**Abgedruckter Textauszug:**
"""
Der Wahlsieg Nawrockis verschärft die politische Not für die Regierung Tusk: Er dürfte zentrale Reformen blockieren – wie schon sein Vorgänger, der etwa eine Justizreform und ein Antikorruptionsgesetz nicht unterzeichnete. Diese Gesetze sollten Polens Rechtsstaatlichkeit wiederherstellen. Genau das würde jedoch eine Machtsäule der PiS gefährden: Während ihrer achtjährigen Regierungszeit hatte sie den Staatsapparat umgebaut, die Justiz mit loyalen Richtern besetzt. Eine Rückabwicklung dieser Strukturen dürfte unter Präsident Nawrocki kaum vorankommen.
Gleichzeitig liess die PiS aber auch einige Vorhaben der Regierung Tusk passieren, sofern sie zur eigenen Agenda passen: etwa eine Verschärfung der Migrationspolitik. Ende März setzte die Regierung das Asylrecht an der belarussischen Grenze aus – der bisherige PiS-nahe Präsident Andrzej Duda legte kein Veto ein.
"""
**Erfasste Daten:**
"""
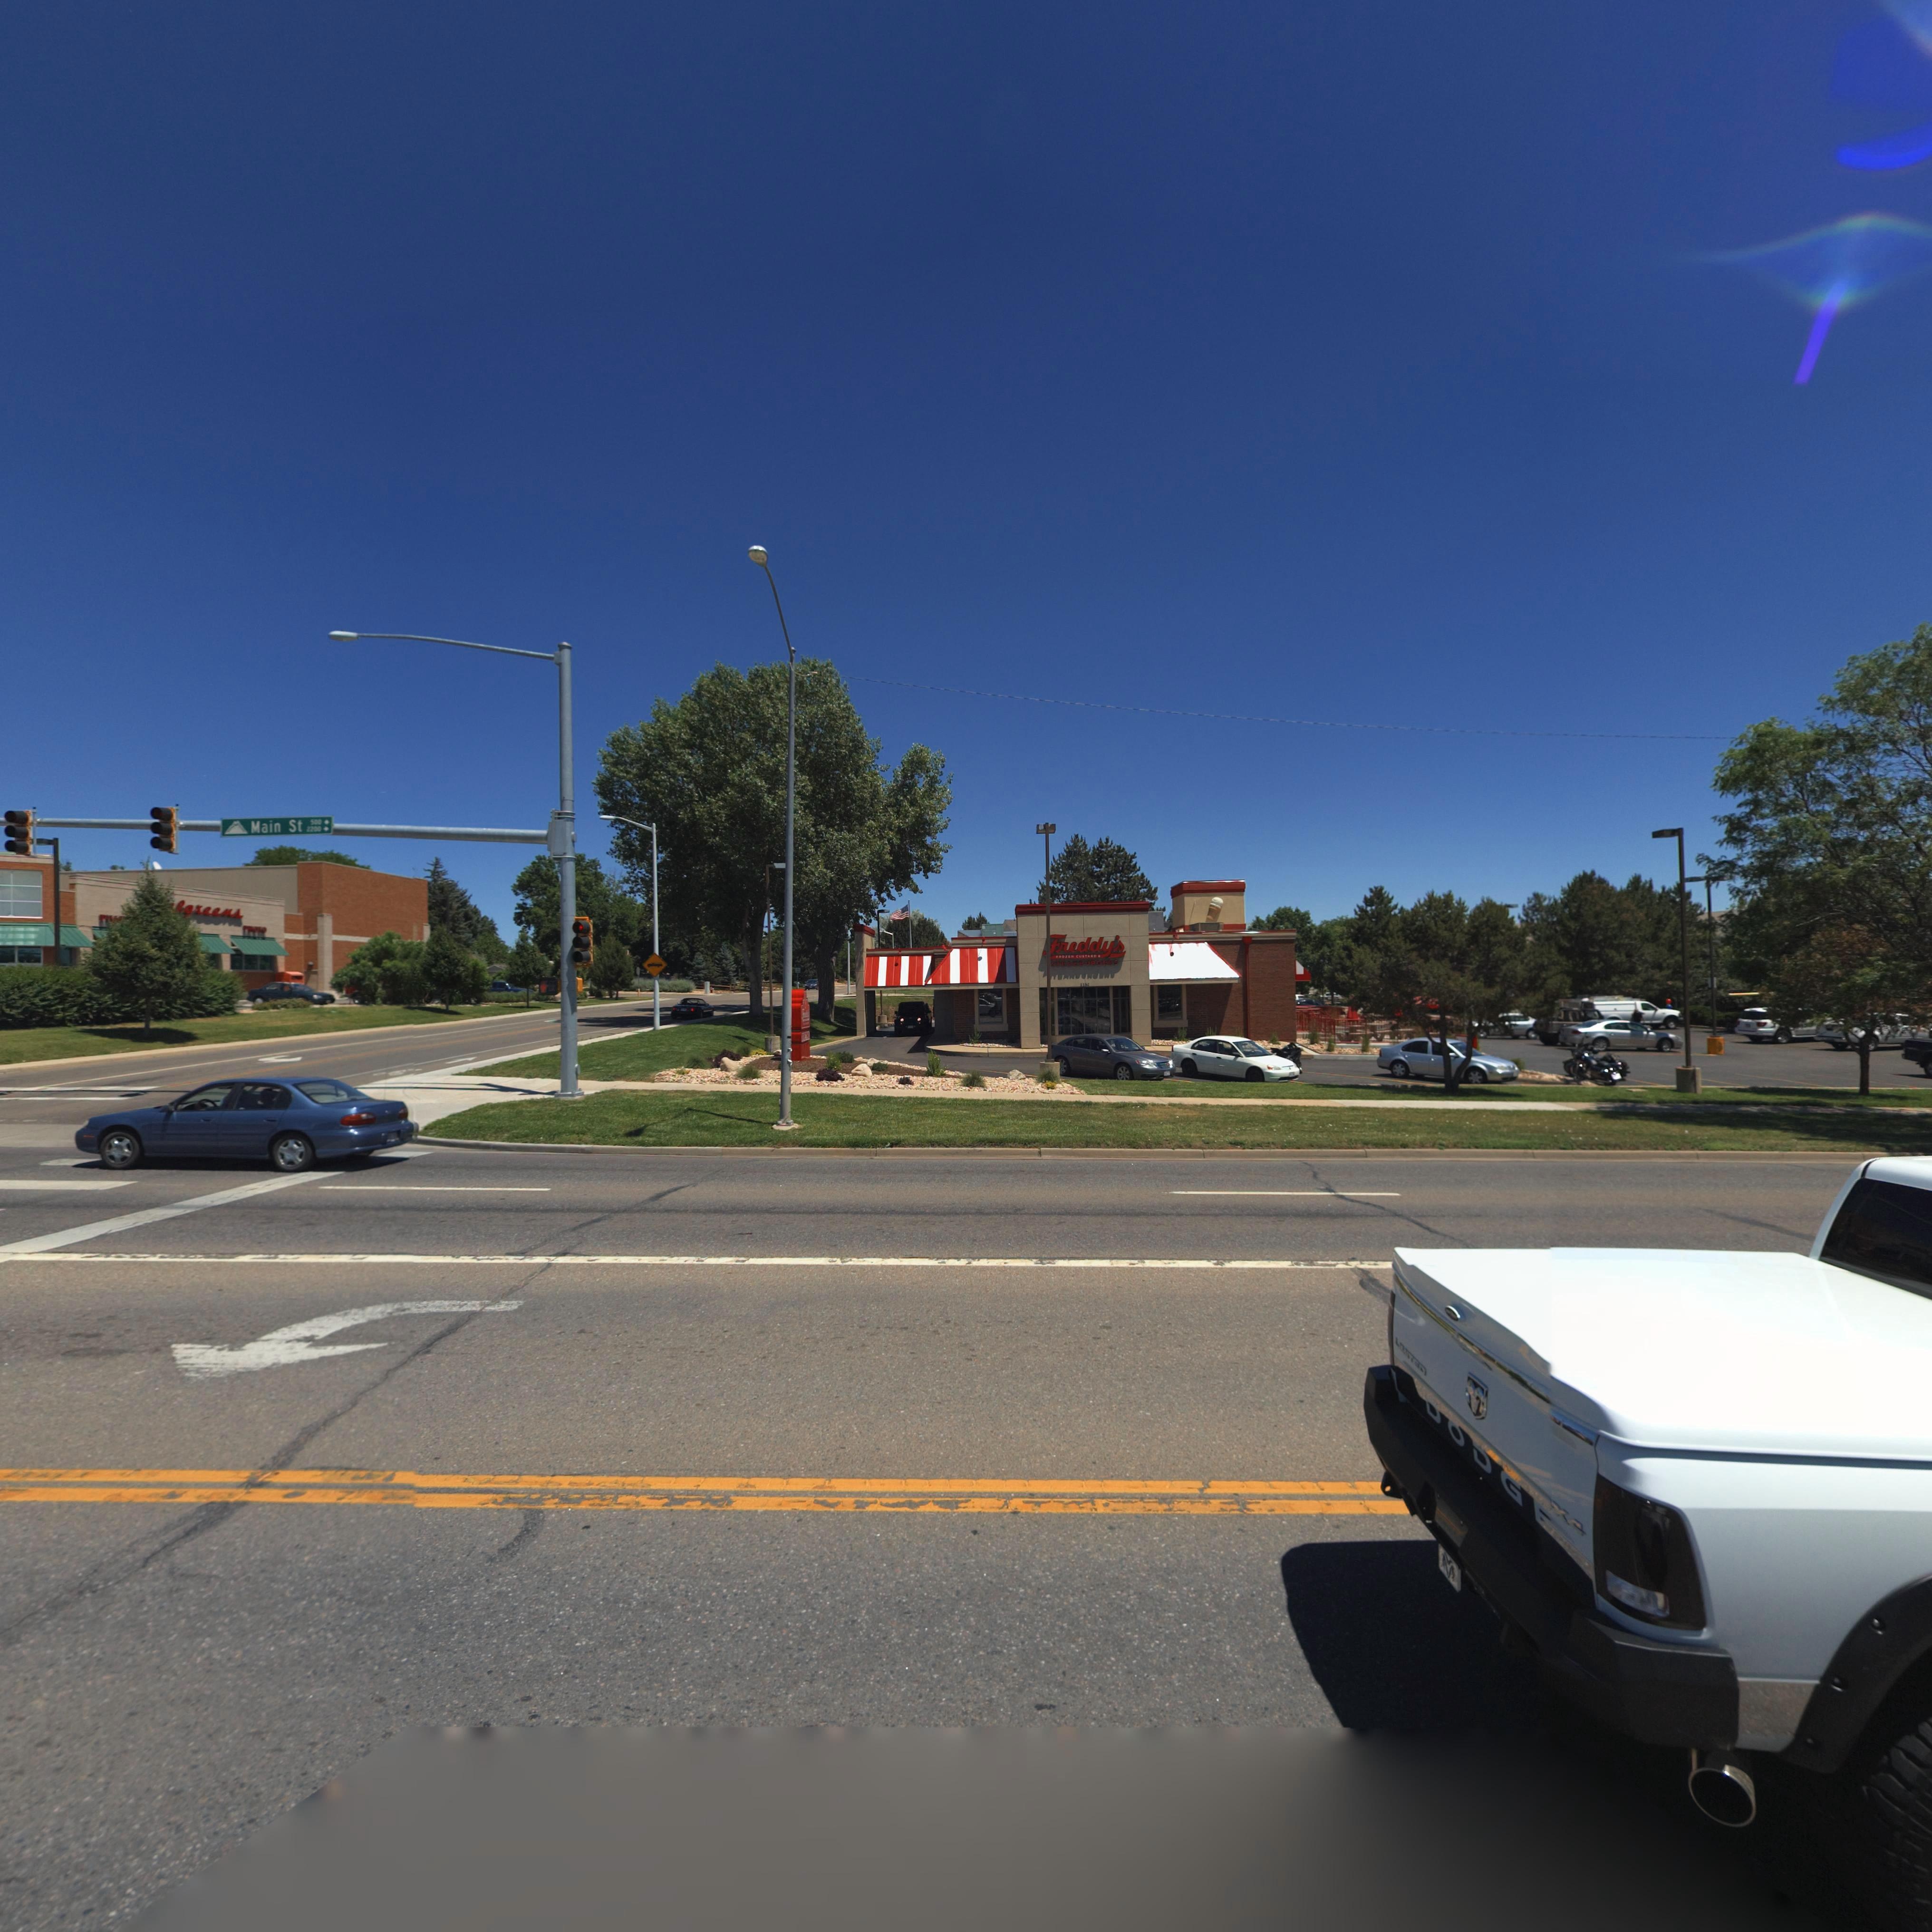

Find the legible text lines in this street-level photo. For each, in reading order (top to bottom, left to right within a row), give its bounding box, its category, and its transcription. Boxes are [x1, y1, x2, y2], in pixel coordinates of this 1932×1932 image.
"""
**Arbeitsaufträge:**
A – Schreiben Sie aus dem Textauszug über die Regierung Tusk den Abschnitt ab, der mit „Gleichzeitig liess die“ beginnt und mit „kein Veto ein.“ endet.
B – Wann setzte die Regierung Tusk laut dem Textauszug das Asylrecht an der belarussischen Grenze aus?

**Lösungen zu Aufgaben:**
A –
Gleichzeitig liess die PiS aber auch einige Vorhaben der Regierung Tusk passieren, sofern sie zur eigenen Agenda passen: etwa eine Verschärfung der Migrationspolitik. Ende März setzte die Regierung das Asylrecht an der belarussischen Grenze aus – der bisherige PiS-nahe Präsident Andrzej Duda legte kein Veto ein.

B – Ende März.